Therapeutic options for MAC vertebral osteomyelitis include both surgical and medical interventions. MAC vertebral osteomyelitis can often lead to abscess formation and/or fistulous tracts, likely due to delay in diagnosis and definitive treatment. Indications for surgical debridement include abscess formation, progressive destruction of vertebral bodies or neurologic compromise. There are no consensus guidelines established for the treatment of MAC skin, soft tissue or skeletal disease [2, 15]. Tailoring treatment based on in vitro susceptibility testing is recommended and is associated with a favorable clinical response [22].
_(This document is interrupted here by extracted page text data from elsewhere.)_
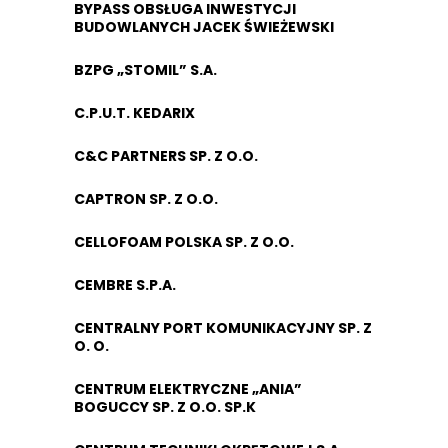
BYPASS OBSŁUGA INWESTYCJI
BUDOWLANYCH JACEK ŚWIEŻEWSKI
BZPG „STOMIL” S.A.
C.P.U.T. KEDARIX
C&C PARTNERS SP. Z O.O.
CAPTRON SP. Z O.O.
CELLOFOAM POLSKA SP. Z O.O.
CEMBRE S.P.A.
CENTRALNY PORT KOMUNIKACYJNY SP. Z
O. O.
CENTRUM ELEKTRYCZNE „ANIA”
BOGUCCY SP. Z O.O. SP.K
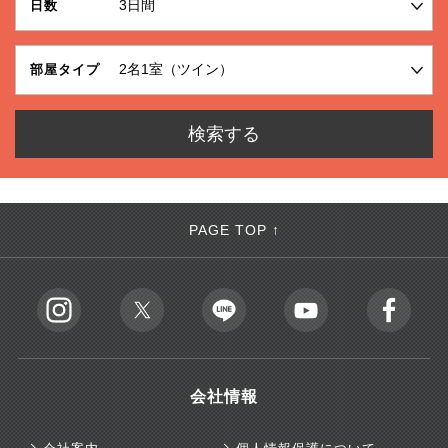
日数
部屋タイプ
PAGE TOP ↑
会社情報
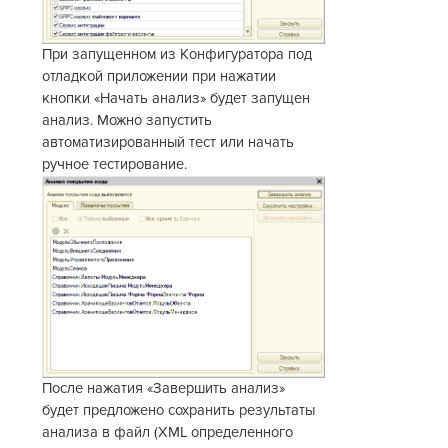
При запущенном из Конфигуратора под
отладкой приложении при нажатии
кнопки «Начать анализ» будет запущен
анализ. Можно запустить
автоматизированный тест или начать
ручное тестирование.
После нажатия «Завершить анализ»
будет предложено сохранить результаты
анализа в файл (XML определенного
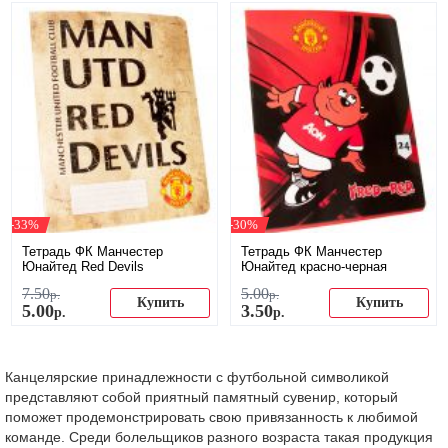
-33%
-30%
Тетрадь ФК Манчестер
Тетрадь ФК Манчестер
Юнайтед Red Devils
Юнайтед красно-черная
7
.
50
5
.
00
р.
р.
Купить
Купить
5
.
00
3
.
50
р.
р.
Канцелярские принадлежности с футбольной символикой
представляют собой приятный памятный сувенир, который
поможет продемонстрировать свою привязанность к любимой
команде. Среди болельщиков разного возраста такая продукция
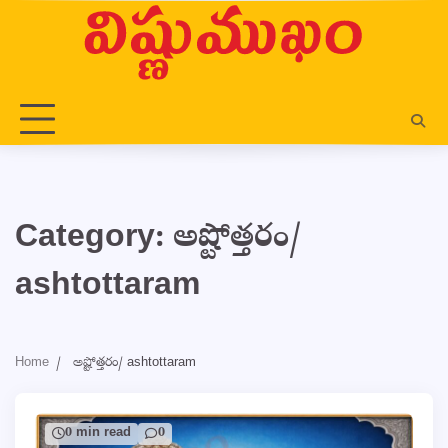
Skip
to
content
Category:
అష్టోత్తరం/
ashtottaram
Home
అష్టోత్తరం/ ashtottaram
0 min read
0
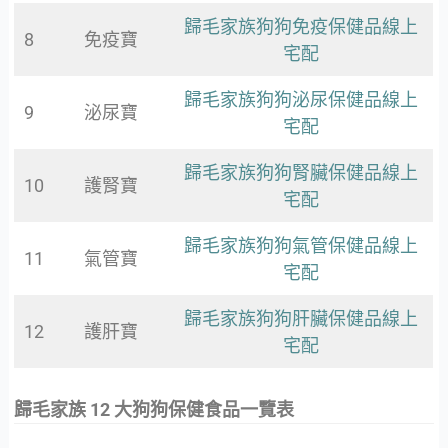
歸毛家族狗狗免疫保健品線上
8
免疫寶
宅配
歸毛家族狗狗泌尿保健品線上
9
泌尿寶
宅配
歸毛家族狗狗腎臟保健品線上
10
護腎寶
宅配
歸毛家族狗狗氣管保健品線上
11
氣管寶
宅配
歸毛家族狗狗肝臟保健品線上
12
護肝寶
宅配
歸毛家族 12 大狗狗保健食品一覽表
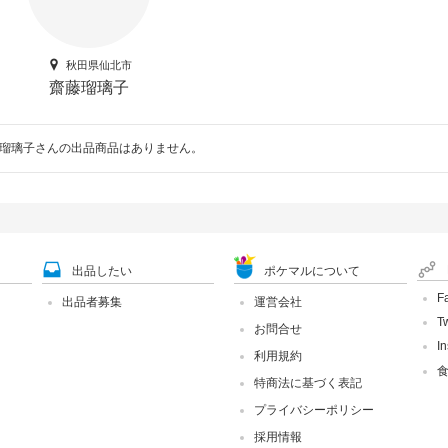
秋田県仙北市
齋藤瑠璃子
瑠璃子さんの出品商品はありません。
出品したい
ポケマルについて
F
出品者募集
運営会社
Tw
お問合せ
I
利用規約
特商法に基づく表記
プライバシーポリシー
採用情報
It is well accepted that the macrolide is the backbone of MAC therapy, though a multidrug regimen is required as monotherapy has been shown to increase resistance [2, 23]. Clarithromycin and azithromycin have both proven to be effective in combination regimens, though clarithromycin did show more rapid clearance in patients with bacteremia [2]. Ethambutol is the generally the second recommended agent. A rifamycin is frequently added as a third agent and may have some modest benefit, though existing clinical data is limited. Rifabutin is preferred over rifampin due to superior in vitro activity against MAC. In cases of macrolide resistance, an aminoglycoside in combination with a respiratory fluoroquinolone is generally used as a replacement. Clofazimine has been associated with increased mortality in patients with disseminated MAC [24].
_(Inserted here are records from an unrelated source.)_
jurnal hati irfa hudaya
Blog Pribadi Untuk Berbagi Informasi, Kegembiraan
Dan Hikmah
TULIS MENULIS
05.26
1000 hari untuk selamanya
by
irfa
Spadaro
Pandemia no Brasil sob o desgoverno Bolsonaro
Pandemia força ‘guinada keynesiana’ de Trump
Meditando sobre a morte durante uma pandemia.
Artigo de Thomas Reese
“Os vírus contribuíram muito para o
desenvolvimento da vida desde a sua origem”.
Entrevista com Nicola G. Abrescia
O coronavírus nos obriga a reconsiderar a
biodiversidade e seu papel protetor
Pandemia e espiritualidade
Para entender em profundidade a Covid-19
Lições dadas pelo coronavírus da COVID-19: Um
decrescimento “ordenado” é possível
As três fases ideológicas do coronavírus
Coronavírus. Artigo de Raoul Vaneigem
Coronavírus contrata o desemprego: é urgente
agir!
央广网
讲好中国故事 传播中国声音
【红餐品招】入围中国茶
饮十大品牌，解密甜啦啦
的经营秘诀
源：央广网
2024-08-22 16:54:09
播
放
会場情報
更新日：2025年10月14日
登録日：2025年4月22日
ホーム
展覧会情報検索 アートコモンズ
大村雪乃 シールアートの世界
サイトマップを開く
All pharmacotherapies have potential associated adverse effects. While macrolides are generally well-tolerated, use of ethambutol can lead to serious optic neuropathies. The rifamycins are inducers of the cytochrome P-450 oxidative enzymes and the P-glycoprotein transport system. This results in drug-drug interactions with agents such as warfarin, oral contraceptives, itraconazole, and protease inhibitors, which is often a challenge given the frequency of NTM infections in HIV infected patients [25]. Due to the limited chemotherapeutic options, the treatment regimen and duration of treatment should be tailored to each patient’s individual needs. Of the 14 case reports that discussed antimicrobial therapy, the average number of antimicrobial agents used after diagnosis of MAC was 3.4. More than three agents were often implemented in the setting of drug resistance.
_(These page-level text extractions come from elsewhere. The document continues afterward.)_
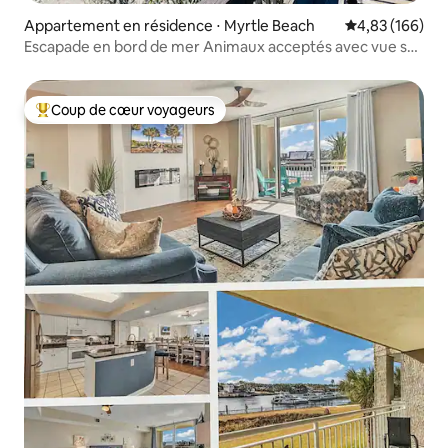
Appartement en résidence ⋅ Myrtle Beach
Évaluation moy
4,83 (166)
Escapade en bord de mer Animaux acceptés avec vue sur
le balcon
Coup de cœur voyageurs
Coups de cœur voyageurs les plus appréciés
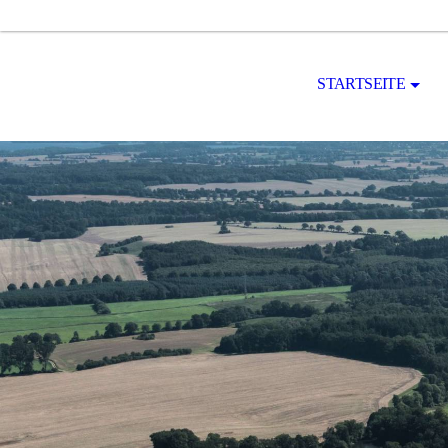
STARTSEITE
Our patient was treated with a two-drug regimen for 12 months with excellent clinical response. A two-drug regimen was pursued due to the high risk for harmful drug interactions with rifamycins. In pulmonary MAC infection, treatment is continued until two negative sputum cultures are obtained [2]. However, obtaining repeat tissue samples in order to evaluate for cure in patients with vertebral osteomyelitis requires an additional invasive and potentially harmful procedure, and is therefore avoided. Of the 11 case reports that discussed length of therapy, the average duration was 16.8 months [10, 11, 13, 17–19, 21, 26–30]. Treatment course for vertebral osteomyelitis is not well established given the rarity of this disease, but at least 12 months or more is likely required.

Conclusion

Vertebral osteomyelitis is a rare manifestation of MAC in persons with HIV or AIDS, but is even less common in persons without immunocompromising conditions. Chronic corticosteroid therapy may pose a greater risk for MAC vertebral osteomyelitis than what has previously been recognized. The diagnosis and treatment of MAC vertebral osteomyelitis is complex and challenging. Repeated attempts at tissue acquisition should be strongly considered in patients with culture negative vertebral osteomyelitis, particularly when accompanied by a poor clinical response to empiric antibiotic therapy.